# What would you do or say??



## superal (May 27, 2005)

Hi

I know none of you have a child old enough as my DS who is adopted but just wanted your view/opinions/ideas as to what you would do or say to the following!

Right my DS who is 14 has just been involved in another fight, something all boys go through at some stage in their life and part of growing up BUT the reason my son hit another lad is because of the comments this boy has made to my son.

The boy turned around to my son and said "at least I have a proper Mum & Dad" 

An argument has erupted and DS has punched this boy in the face.

Part of me feels proud that DS has stuck up for himself and his sister as this boy has also pushed my DD off her bike.

I've told DS that fighting is not the answer & it takes a braver man to walk away from a situation like that but at the same time I am proud of him for sticking up for his sister and what he believes but maybe next time say to the boy " I dare you to go and say that to my Mum & Dad!" ( He would get a right ear bashing!!!! )

What would you do??

Any advice would be appreciated!

How dare he say I'm not his proper Mum, oh the anger is coming out now!! 

Love
Andrea
xx


----------



## Pooh bears mummy (Jul 11, 2004)

Hi Andrea,

Not sure what to say, in some way its welldone to you DS but like you say fighting is not the answer. 

Good Luck with that one.

PBMx


----------



## superal (May 27, 2005)

Well fighting is not the answer but we've since come up with strategies to calm DS temper when it comes to a situation like he found himself in yet again! 

It takes a braver person to walk away but if that won't work there is a number of things he could say, the best would be to try to say it to my face!!  Or he could say my parents are not made of plastic there real you know!!

Lets just hope we don't have a repeat of the situation again, DS is luck this boy did not press charges but to be fair if he did we would have done the same as this other boy hit DS with a brick, at least DS did not use any weapon of any sorts, it could have been so much worse!

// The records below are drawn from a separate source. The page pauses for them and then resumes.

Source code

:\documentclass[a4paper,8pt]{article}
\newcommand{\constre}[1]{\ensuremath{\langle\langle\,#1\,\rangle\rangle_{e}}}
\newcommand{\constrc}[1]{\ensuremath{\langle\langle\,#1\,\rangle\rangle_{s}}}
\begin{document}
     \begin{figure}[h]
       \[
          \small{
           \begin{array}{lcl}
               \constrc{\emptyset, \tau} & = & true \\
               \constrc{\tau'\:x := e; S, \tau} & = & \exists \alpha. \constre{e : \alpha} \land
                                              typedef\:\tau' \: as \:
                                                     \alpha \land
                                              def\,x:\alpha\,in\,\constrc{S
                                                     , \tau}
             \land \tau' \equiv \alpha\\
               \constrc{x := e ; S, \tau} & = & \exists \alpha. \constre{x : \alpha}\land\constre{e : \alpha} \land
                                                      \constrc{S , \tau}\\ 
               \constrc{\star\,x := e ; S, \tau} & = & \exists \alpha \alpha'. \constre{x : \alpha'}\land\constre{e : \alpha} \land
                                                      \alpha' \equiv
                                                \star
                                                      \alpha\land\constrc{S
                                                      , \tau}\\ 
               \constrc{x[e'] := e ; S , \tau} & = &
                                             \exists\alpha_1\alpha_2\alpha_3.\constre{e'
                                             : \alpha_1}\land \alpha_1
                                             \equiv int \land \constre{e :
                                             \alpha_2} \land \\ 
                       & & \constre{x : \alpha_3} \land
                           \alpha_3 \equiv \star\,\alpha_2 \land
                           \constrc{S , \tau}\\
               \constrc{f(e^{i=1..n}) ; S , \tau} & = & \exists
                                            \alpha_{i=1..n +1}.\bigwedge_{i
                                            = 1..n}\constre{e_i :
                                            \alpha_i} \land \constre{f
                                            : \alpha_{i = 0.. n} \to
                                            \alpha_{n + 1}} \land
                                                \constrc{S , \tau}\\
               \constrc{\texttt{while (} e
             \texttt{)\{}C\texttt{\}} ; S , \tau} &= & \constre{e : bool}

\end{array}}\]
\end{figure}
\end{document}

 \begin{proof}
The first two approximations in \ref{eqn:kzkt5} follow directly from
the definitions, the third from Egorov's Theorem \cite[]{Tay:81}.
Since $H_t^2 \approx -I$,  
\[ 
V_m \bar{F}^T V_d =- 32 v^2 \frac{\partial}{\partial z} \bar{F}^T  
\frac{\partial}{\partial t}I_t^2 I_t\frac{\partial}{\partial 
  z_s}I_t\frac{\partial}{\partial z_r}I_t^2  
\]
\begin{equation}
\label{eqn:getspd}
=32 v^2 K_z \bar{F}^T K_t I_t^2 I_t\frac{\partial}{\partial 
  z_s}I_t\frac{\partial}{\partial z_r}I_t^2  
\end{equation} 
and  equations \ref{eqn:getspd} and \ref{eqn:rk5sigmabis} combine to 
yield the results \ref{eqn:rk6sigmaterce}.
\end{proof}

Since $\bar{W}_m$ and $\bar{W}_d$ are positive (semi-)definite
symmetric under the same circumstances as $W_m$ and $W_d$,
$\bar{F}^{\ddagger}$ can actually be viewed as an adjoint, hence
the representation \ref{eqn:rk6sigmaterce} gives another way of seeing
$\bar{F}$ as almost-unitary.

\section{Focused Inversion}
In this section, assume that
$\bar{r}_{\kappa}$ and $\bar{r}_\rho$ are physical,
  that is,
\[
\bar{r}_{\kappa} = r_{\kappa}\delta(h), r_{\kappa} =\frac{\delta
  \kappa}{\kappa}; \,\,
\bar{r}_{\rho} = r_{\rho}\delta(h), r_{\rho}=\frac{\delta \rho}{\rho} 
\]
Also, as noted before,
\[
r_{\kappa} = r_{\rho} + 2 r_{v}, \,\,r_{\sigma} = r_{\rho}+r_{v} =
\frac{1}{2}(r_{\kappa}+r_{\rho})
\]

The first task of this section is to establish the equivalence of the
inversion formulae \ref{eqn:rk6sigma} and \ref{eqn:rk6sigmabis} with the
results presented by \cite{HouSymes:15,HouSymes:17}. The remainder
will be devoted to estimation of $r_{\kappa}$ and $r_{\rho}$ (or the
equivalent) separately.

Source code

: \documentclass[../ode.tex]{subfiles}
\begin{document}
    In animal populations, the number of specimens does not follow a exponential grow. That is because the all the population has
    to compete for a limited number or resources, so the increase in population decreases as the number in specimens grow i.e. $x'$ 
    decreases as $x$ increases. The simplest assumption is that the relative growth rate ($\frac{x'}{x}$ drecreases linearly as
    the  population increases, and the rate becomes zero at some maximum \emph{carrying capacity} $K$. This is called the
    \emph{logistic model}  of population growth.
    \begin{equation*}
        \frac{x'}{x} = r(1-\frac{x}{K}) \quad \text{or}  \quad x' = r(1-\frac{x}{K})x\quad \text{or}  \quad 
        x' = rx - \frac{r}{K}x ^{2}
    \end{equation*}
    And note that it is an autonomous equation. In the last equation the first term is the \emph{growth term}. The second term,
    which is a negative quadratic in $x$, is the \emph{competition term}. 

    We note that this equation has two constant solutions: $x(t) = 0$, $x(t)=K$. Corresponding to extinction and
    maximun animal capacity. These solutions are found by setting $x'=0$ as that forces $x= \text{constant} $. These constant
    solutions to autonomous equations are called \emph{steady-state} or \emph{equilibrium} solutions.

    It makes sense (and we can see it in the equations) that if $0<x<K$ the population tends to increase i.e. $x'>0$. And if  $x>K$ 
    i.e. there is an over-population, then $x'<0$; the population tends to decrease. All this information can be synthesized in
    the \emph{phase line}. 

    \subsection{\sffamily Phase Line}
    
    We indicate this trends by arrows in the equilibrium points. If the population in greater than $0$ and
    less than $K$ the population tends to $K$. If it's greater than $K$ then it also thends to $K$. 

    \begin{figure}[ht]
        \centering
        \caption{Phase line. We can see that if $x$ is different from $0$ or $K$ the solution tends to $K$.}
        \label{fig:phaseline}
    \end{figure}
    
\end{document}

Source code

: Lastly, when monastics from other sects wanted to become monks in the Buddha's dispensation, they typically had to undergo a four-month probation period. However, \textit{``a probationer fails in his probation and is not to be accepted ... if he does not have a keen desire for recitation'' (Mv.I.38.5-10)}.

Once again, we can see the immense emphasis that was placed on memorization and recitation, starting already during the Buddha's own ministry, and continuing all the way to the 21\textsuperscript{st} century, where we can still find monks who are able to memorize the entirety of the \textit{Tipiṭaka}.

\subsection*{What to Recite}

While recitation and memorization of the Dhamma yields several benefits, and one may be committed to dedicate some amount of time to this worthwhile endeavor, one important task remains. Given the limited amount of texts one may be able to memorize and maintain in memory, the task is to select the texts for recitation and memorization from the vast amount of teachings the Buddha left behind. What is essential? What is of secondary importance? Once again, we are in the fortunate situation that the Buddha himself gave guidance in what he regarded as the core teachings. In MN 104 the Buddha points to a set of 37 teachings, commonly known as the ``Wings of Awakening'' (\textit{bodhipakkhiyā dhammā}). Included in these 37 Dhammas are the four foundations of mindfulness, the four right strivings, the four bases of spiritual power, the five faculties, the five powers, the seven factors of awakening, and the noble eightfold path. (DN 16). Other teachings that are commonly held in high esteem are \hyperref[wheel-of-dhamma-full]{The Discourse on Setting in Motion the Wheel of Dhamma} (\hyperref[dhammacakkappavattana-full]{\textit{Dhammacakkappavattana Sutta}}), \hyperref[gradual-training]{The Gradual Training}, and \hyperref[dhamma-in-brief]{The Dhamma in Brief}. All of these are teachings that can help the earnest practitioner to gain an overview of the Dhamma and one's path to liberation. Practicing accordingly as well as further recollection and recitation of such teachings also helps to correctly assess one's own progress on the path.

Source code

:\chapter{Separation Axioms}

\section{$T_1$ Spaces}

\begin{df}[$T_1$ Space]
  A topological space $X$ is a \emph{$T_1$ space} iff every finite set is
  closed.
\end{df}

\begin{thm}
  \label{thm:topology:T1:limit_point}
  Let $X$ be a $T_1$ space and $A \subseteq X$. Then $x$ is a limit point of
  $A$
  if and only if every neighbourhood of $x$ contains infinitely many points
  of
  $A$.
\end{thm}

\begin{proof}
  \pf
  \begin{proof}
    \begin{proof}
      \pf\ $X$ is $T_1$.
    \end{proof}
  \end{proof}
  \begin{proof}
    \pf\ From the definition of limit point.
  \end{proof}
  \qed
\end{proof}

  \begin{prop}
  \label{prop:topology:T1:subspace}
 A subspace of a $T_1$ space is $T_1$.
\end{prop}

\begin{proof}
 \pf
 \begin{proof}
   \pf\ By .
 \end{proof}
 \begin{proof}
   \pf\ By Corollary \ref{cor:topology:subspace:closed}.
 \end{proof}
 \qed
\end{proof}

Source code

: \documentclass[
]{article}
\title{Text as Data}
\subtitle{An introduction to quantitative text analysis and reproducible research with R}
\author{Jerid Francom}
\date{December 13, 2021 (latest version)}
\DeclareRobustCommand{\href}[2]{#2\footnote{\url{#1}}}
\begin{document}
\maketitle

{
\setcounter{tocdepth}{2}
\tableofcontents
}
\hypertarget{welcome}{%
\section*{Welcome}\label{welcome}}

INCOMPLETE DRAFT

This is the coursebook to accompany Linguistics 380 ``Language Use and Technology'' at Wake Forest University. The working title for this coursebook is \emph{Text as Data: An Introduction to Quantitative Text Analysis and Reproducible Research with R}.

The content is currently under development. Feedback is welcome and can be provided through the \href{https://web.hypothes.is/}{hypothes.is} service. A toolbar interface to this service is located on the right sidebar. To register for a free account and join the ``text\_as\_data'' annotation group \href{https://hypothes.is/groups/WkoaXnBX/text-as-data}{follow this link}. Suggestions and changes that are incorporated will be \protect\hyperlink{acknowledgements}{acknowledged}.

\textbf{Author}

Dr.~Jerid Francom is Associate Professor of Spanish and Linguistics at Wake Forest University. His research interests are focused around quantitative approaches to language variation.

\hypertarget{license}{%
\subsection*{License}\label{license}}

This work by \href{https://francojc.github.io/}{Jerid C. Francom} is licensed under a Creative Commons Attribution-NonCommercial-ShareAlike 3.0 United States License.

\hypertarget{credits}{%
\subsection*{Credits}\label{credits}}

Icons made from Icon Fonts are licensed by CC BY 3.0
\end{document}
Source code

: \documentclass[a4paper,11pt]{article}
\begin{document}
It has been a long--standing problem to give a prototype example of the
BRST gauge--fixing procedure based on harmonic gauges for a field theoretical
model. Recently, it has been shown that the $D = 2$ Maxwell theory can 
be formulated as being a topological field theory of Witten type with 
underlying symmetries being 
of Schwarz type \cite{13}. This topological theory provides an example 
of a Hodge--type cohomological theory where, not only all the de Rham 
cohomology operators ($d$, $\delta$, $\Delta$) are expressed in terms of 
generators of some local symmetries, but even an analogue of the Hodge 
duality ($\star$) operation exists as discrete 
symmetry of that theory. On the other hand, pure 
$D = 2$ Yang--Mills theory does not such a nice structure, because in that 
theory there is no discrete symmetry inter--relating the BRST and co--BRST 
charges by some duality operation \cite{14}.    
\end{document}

Thankyou to the 2 members who replied.

Love
Andrea
xx


----------



## keemjay (Jan 19, 2004)

didnt see this before andrea..i'm not surprised this boy pushed a button in your DS, he must have been terribly hurt and poss confused as to what to do himself, it sounds like he did the only thing that he knew how to do and that was use his fists.
anger management sounds a bit extreme i know but perhaps google it and see if theres any tips you can find for helping DS control his anger at times like this...counting to ten, walking round the corner and deep breathing or just a few phrases he could learn and have at the ready...
theres lots of teen type websites out there..teen issues is one i think.
i guess also remember that hormones dont help either 
hope that helps 
kj x


----------



## cindyp (Apr 7, 2003)

Just seen this Andrea, not sure what to say but I think you took the best course of action.  Fighting is not the best answer but you did right to show that you are proud of his intentions.

Best of luck, I must admit I'm slightly nervous of the teenage years at least I have a bit of a wait yet.

love
Cindy


----------



## jilldill (Feb 2, 2006)

Hi Andrea,
Sorry I have only just seen this too. I agree with Cindy, you should be proud of him but as has already been said fighting isn't the way! This is such a hard one I think you are dealing with it all really well boy these challenges are sent to try us!!!
Good luck love JD x


----------